El país se derrumba, y nosotros, de rumba.
El tipo cojeaba, un poco contrahecho, y se le veía habitualmente en cuanto coctel hubiera: no se perdía un lanzamiento editorial ni las exposiciones de la Gilberto Alzate, a donde iba a hacer lobby, saludando a todo el mundo y prometiéndoles a todos que pronto se editaría por fin su nuevo libro de poemas. También se lo encontraba uno por ahí, sentado en un andén, despeinado y más bien sucio, con el aliento agrio y había que hacerle el quite, porque solía estar borracho o enguayabado, y era difícil sacárselo de encima sin tener que darle plata o gastarle una coca-cola.
El tipo andaba siempre con algún libro bajo el brazo: podía ser Rilke o Mallarme, aunque no le faltaba su Balzac o algún Coleridge por ahí. Uno siempre se preguntaba qué era ese hombre, cómo se llamaba y si era un indigente. Sin embargo, sus constantes promesas de poesía en eventos sociales de la más rancia cachaquería lo dejaban a uno con la duda.

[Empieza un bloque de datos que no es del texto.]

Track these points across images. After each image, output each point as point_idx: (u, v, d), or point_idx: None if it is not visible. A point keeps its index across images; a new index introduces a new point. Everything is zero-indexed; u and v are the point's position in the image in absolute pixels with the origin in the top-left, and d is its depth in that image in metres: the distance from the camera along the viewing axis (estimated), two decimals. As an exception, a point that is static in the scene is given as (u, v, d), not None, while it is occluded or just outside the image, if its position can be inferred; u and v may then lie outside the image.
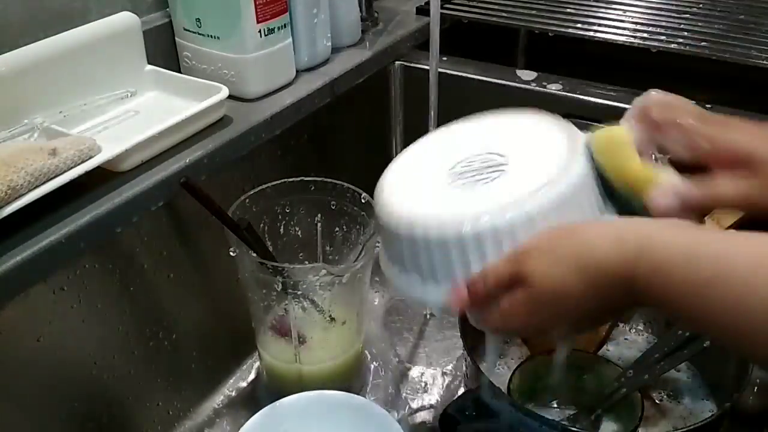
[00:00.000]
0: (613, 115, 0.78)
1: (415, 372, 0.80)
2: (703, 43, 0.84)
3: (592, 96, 0.81)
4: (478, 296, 0.45)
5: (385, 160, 0.55)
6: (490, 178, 0.49)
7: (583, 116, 0.81)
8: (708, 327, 0.38)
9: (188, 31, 0.76)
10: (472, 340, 0.64)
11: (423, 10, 0.98)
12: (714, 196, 0.44)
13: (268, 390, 0.76)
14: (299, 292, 0.67)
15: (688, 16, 0.92)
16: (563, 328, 0.45)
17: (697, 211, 0.44)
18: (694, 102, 0.76)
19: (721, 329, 0.37)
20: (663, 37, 0.86)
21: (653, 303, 0.39)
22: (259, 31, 0.73)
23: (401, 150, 0.56)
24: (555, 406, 0.67)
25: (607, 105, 0.80)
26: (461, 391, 0.75)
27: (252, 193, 0.70)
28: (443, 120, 0.77)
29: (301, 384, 0.72)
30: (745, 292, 0.35)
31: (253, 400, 0.77)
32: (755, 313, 0.34)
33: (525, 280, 0.42)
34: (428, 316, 0.87)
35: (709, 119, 0.46)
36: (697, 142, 0.45)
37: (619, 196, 0.46)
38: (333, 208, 0.73)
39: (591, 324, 0.46)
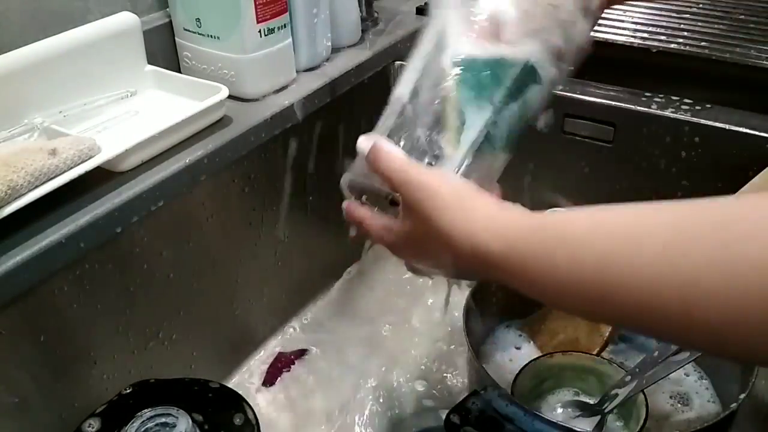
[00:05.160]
0: (612, 115, 0.78)
1: (415, 372, 0.80)
2: (703, 43, 0.84)
3: (592, 96, 0.81)
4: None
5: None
6: None
7: (583, 116, 0.81)
8: (555, 291, 0.40)
9: (188, 31, 0.76)
10: (477, 341, 0.64)
11: (423, 10, 0.98)
12: None
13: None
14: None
15: (688, 16, 0.92)
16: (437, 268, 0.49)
17: None
18: (692, 101, 0.77)
19: (566, 290, 0.39)
20: (663, 37, 0.86)
21: (507, 277, 0.42)
22: (259, 31, 0.73)
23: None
24: (559, 407, 0.67)
25: (607, 105, 0.80)
26: (466, 392, 0.75)
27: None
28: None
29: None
30: (583, 248, 0.38)
31: (256, 399, 0.77)
32: (593, 267, 0.37)
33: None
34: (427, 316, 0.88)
35: None
36: None
37: None
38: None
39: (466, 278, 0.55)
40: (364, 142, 0.51)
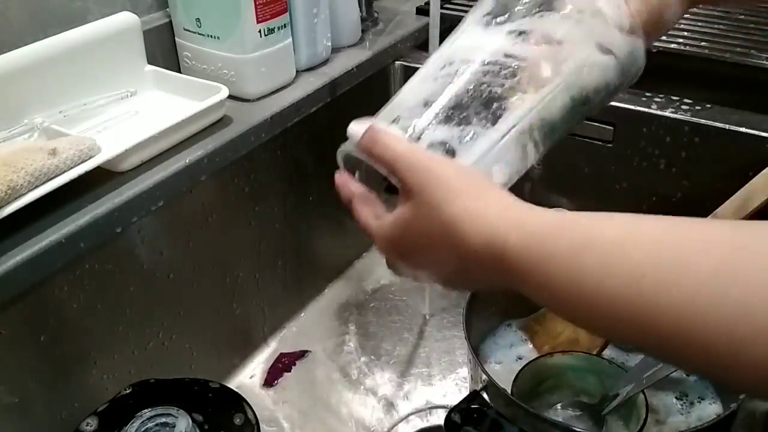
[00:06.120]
0: (612, 115, 0.78)
1: (415, 372, 0.80)
2: (703, 43, 0.84)
3: (592, 96, 0.81)
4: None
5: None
6: None
7: (583, 116, 0.81)
8: (577, 300, 0.35)
9: (188, 31, 0.76)
10: (477, 341, 0.64)
11: (423, 10, 0.98)
12: None
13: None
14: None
15: (688, 16, 0.92)
16: (429, 272, 0.44)
17: None
18: (692, 101, 0.77)
19: (591, 300, 0.34)
20: (663, 37, 0.86)
21: (521, 277, 0.37)
22: (259, 31, 0.73)
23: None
24: (559, 407, 0.67)
25: (607, 105, 0.80)
26: (465, 392, 0.75)
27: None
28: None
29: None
30: (618, 255, 0.33)
31: (256, 399, 0.77)
32: (626, 278, 0.32)
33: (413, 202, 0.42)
34: (428, 317, 0.88)
35: None
36: None
37: None
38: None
39: (460, 286, 0.49)
40: (355, 127, 0.46)
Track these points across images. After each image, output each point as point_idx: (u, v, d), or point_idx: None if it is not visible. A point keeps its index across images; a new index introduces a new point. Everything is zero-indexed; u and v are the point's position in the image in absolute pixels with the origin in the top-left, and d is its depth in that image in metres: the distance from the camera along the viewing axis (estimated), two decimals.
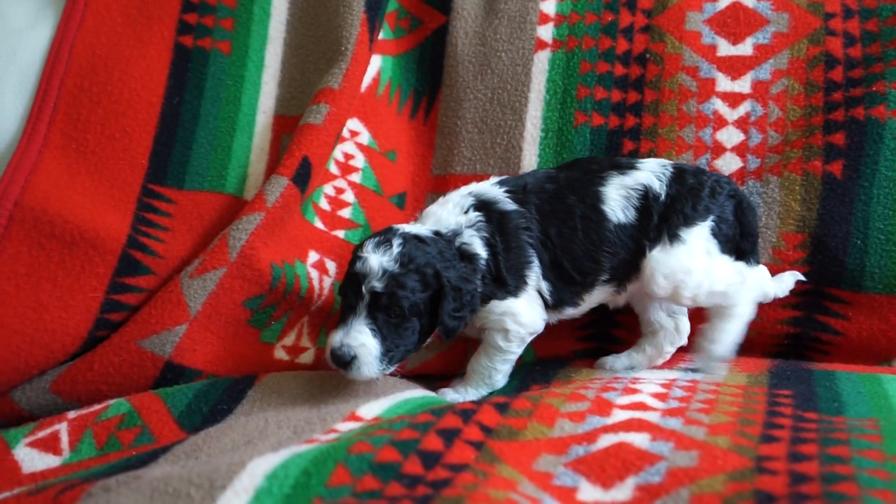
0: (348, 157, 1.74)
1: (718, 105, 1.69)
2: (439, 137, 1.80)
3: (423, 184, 1.79)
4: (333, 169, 1.71)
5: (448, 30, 1.82)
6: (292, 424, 1.18)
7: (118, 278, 1.50)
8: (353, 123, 1.75)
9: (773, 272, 1.55)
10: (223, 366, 1.50)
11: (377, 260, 1.32)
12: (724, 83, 1.70)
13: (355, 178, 1.73)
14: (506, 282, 1.42)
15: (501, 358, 1.46)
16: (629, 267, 1.46)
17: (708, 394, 1.24)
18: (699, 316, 1.51)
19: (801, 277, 1.54)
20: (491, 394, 1.47)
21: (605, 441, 1.02)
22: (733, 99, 1.69)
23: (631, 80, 1.73)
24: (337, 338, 1.33)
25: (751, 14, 1.73)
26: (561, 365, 1.60)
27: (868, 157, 1.59)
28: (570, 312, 1.51)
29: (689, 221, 1.43)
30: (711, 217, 1.45)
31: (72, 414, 1.33)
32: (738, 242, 1.48)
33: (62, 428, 1.30)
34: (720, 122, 1.68)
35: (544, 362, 1.63)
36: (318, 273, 1.62)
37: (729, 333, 1.44)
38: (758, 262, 1.51)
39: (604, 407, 1.15)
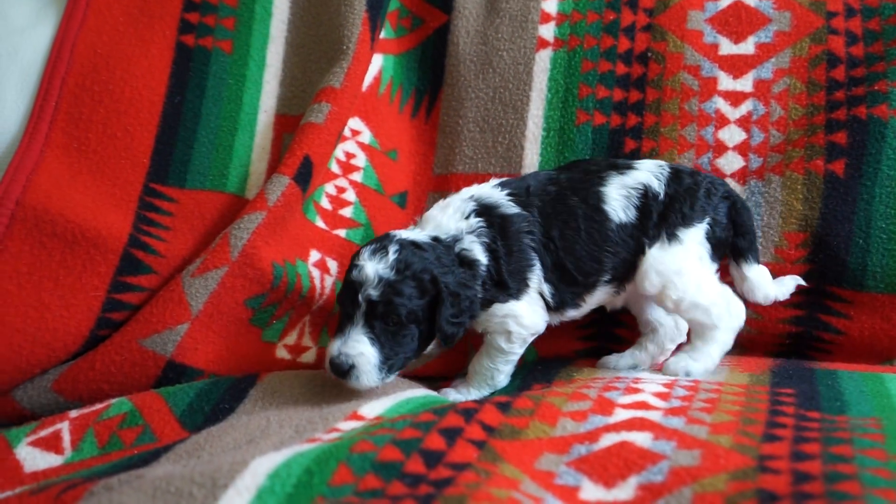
0: (350, 156, 1.73)
1: (720, 104, 1.68)
2: (441, 136, 1.80)
3: (425, 183, 1.79)
4: (335, 168, 1.71)
5: (450, 29, 1.82)
6: (294, 423, 1.18)
7: (120, 277, 1.50)
8: (354, 122, 1.74)
9: (776, 271, 1.56)
10: (225, 365, 1.50)
11: (373, 267, 1.31)
12: (725, 82, 1.70)
13: (357, 177, 1.73)
14: (507, 285, 1.41)
15: (503, 359, 1.46)
16: (629, 266, 1.46)
17: (710, 393, 1.24)
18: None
19: (802, 282, 1.54)
20: (493, 393, 1.47)
21: (608, 440, 1.02)
22: (735, 98, 1.68)
23: (633, 79, 1.73)
24: (335, 347, 1.32)
25: (752, 13, 1.73)
26: (563, 364, 1.60)
27: (870, 156, 1.59)
28: (572, 314, 1.51)
29: (687, 221, 1.44)
30: (707, 219, 1.46)
31: (73, 413, 1.33)
32: (732, 244, 1.49)
33: (64, 427, 1.30)
34: (722, 121, 1.68)
35: (546, 361, 1.63)
36: (320, 272, 1.62)
37: (709, 357, 1.44)
38: (757, 262, 1.51)
39: (606, 406, 1.15)
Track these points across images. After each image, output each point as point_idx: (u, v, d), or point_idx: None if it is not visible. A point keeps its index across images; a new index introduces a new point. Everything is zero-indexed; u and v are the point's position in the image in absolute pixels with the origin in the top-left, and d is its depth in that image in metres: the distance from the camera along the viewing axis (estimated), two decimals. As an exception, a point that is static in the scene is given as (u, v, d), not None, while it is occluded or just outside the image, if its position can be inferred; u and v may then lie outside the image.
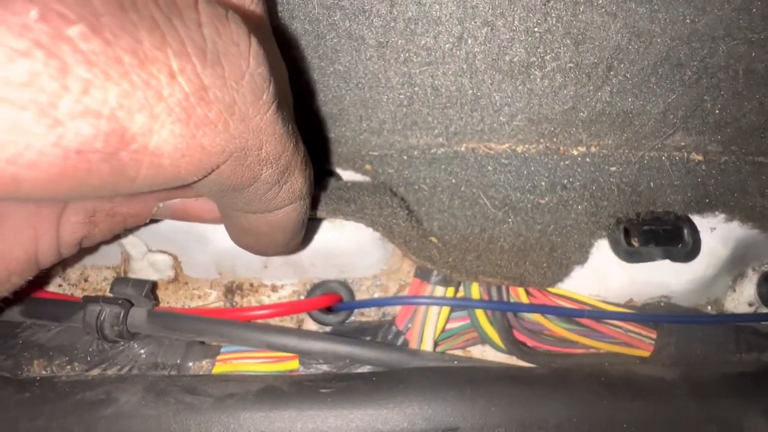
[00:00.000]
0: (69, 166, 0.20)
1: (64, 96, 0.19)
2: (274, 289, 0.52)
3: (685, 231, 0.48)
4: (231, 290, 0.52)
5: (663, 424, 0.42)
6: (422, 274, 0.48)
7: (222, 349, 0.47)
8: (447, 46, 0.41)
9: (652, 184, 0.48)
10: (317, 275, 0.51)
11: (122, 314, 0.44)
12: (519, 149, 0.47)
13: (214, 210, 0.38)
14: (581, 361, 0.49)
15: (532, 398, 0.42)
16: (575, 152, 0.47)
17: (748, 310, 0.55)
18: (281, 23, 0.40)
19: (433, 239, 0.47)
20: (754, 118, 0.46)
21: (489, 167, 0.47)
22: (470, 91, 0.43)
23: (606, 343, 0.49)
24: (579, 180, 0.47)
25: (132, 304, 0.46)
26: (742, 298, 0.55)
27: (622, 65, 0.43)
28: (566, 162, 0.47)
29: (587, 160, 0.47)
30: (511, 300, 0.48)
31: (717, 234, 0.50)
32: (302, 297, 0.52)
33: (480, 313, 0.48)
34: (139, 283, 0.46)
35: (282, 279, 0.52)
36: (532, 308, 0.49)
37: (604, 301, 0.49)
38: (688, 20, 0.41)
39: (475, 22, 0.40)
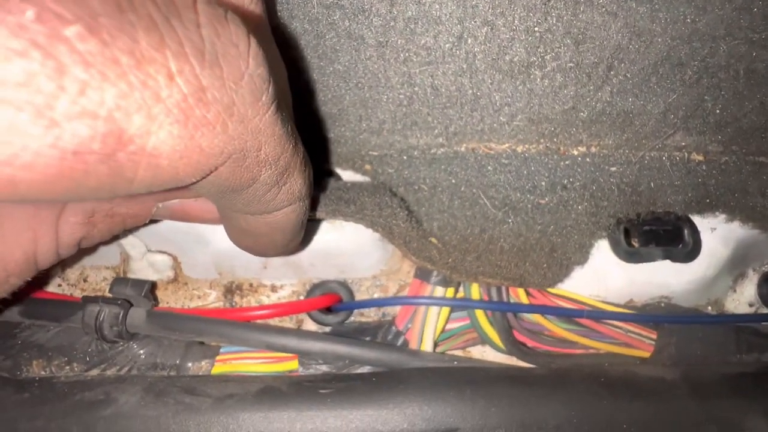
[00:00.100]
0: (66, 167, 0.20)
1: (60, 97, 0.19)
2: (273, 289, 0.52)
3: (686, 231, 0.48)
4: (230, 290, 0.52)
5: (663, 425, 0.42)
6: (422, 275, 0.48)
7: (221, 350, 0.47)
8: (447, 45, 0.41)
9: (652, 185, 0.48)
10: (317, 275, 0.51)
11: (121, 314, 0.44)
12: (519, 149, 0.47)
13: (214, 210, 0.37)
14: (581, 362, 0.49)
15: (532, 399, 0.41)
16: (575, 152, 0.47)
17: (749, 310, 0.55)
18: (280, 23, 0.40)
19: (433, 240, 0.46)
20: (755, 117, 0.46)
21: (489, 167, 0.47)
22: (470, 91, 0.43)
23: (606, 344, 0.49)
24: (579, 180, 0.47)
25: (131, 305, 0.46)
26: (742, 299, 0.55)
27: (622, 65, 0.42)
28: (566, 162, 0.47)
29: (587, 160, 0.47)
30: (511, 300, 0.48)
31: (717, 234, 0.49)
32: (302, 297, 0.52)
33: (480, 314, 0.47)
34: (139, 283, 0.46)
35: (281, 279, 0.52)
36: (532, 309, 0.49)
37: (604, 302, 0.49)
38: (688, 20, 0.41)
39: (475, 22, 0.40)
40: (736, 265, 0.53)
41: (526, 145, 0.46)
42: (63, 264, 0.52)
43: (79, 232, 0.38)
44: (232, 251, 0.41)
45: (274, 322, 0.51)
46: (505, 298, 0.48)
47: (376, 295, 0.52)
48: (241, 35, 0.24)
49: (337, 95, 0.44)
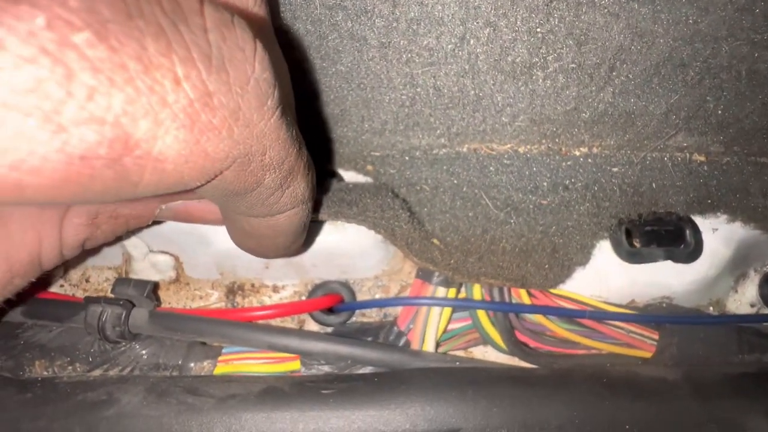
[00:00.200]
0: (72, 172, 0.20)
1: (68, 102, 0.19)
2: (275, 289, 0.52)
3: (687, 232, 0.48)
4: (232, 291, 0.52)
5: (665, 425, 0.42)
6: (424, 275, 0.48)
7: (223, 350, 0.47)
8: (449, 46, 0.41)
9: (654, 185, 0.48)
10: (318, 276, 0.51)
11: (124, 315, 0.44)
12: (521, 150, 0.47)
13: (216, 211, 0.38)
14: (583, 362, 0.49)
15: (534, 399, 0.42)
16: (577, 153, 0.47)
17: (750, 310, 0.55)
18: (283, 24, 0.40)
19: (435, 241, 0.46)
20: (757, 118, 0.46)
21: (491, 168, 0.47)
22: (472, 92, 0.43)
23: (608, 344, 0.49)
24: (581, 181, 0.47)
25: (133, 305, 0.46)
26: (744, 299, 0.55)
27: (624, 66, 0.42)
28: (568, 163, 0.47)
29: (589, 160, 0.47)
30: (513, 301, 0.48)
31: (719, 235, 0.50)
32: (303, 297, 0.52)
33: (482, 314, 0.48)
34: (141, 283, 0.46)
35: (283, 280, 0.52)
36: (534, 309, 0.49)
37: (605, 302, 0.49)
38: (690, 21, 0.41)
39: (478, 23, 0.40)
40: (738, 265, 0.53)
41: (528, 146, 0.47)
42: (66, 264, 0.52)
43: (83, 233, 0.38)
44: (234, 252, 0.41)
45: (276, 322, 0.51)
46: (506, 299, 0.48)
47: (377, 296, 0.52)
48: (247, 39, 0.24)
49: (339, 96, 0.44)
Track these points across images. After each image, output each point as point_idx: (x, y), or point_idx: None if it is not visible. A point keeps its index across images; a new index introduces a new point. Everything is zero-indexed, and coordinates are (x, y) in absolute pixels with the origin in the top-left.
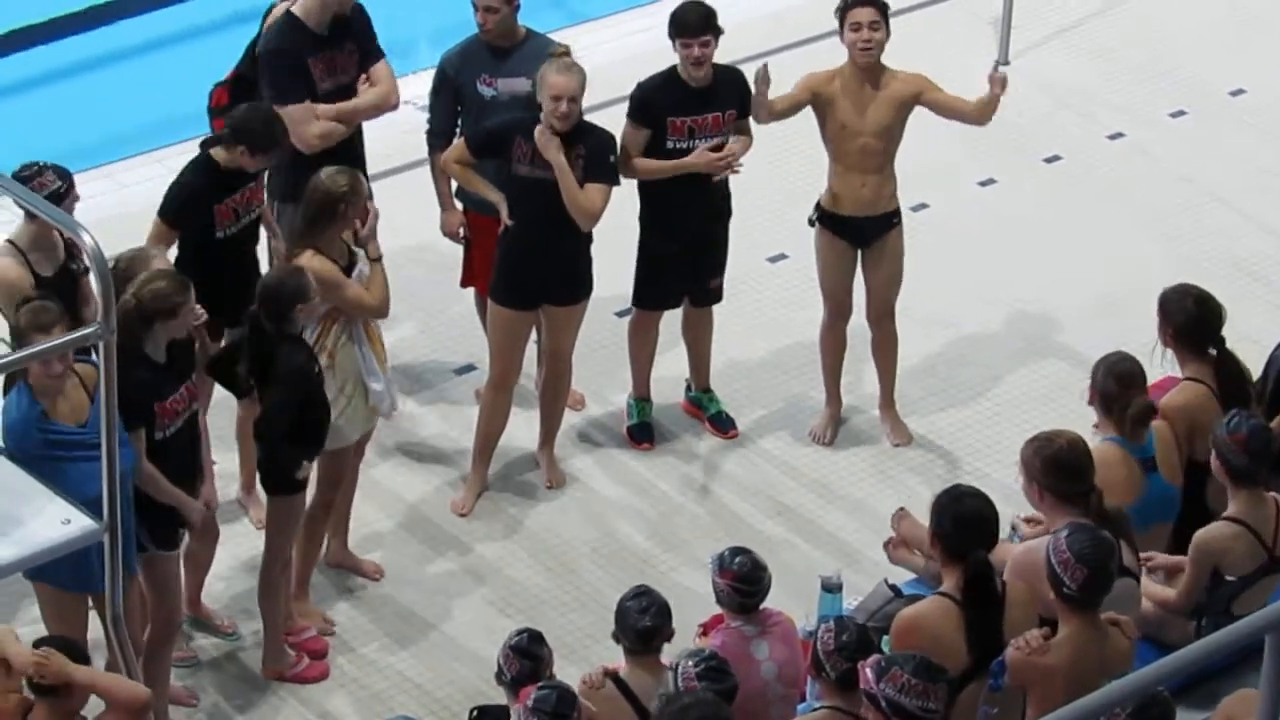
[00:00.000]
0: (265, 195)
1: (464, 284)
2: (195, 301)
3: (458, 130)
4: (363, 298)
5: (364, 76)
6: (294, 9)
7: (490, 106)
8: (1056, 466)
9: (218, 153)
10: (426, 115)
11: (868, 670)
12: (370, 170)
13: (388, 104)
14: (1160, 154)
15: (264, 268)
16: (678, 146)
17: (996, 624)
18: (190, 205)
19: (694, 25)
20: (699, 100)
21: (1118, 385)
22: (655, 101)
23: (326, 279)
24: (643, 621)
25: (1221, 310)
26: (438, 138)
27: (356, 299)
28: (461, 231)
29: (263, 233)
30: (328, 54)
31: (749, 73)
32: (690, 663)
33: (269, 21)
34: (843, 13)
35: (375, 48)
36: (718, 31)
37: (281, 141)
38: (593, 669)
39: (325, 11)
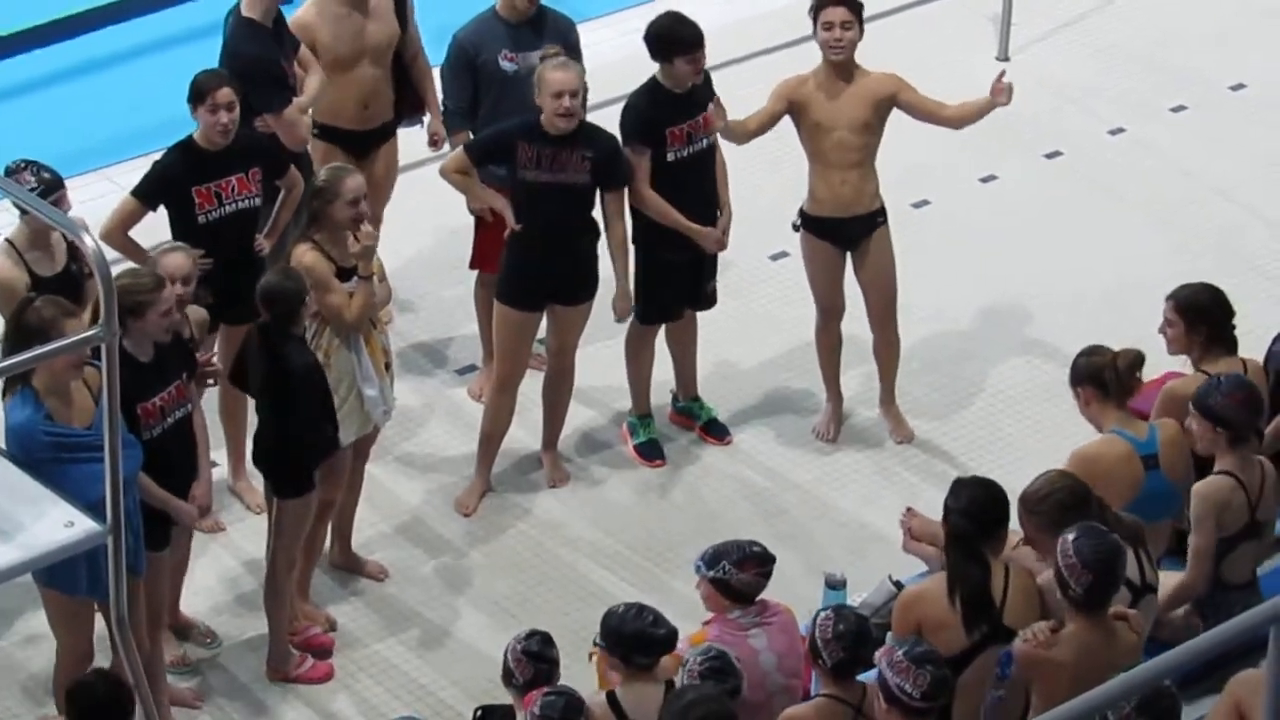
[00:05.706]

El tipo, según parece, es un poeta. Uno de esos que viven rodeados de meseros y mendigos; una figura rara que opone a su andar chueco y a la mugre pegada a su chaqueta de paño un ramillete de sonetos y cosas de esas que los poetas escriben.
Alguna vez vi que, en el periódico, alguien había escrito sobre él, en términos similares a los que hoy lo hago yo.
Pero no estoy aquí para hablar de ese tipo que se la pasa entre copas, libros y andenes. Aunque me intriga esa especie de despropósito que debe ser su vida, dejada a la mano de Dios y a la oferta cultural de una ciudad en la que cada vez es más difícil emborracharse gratis.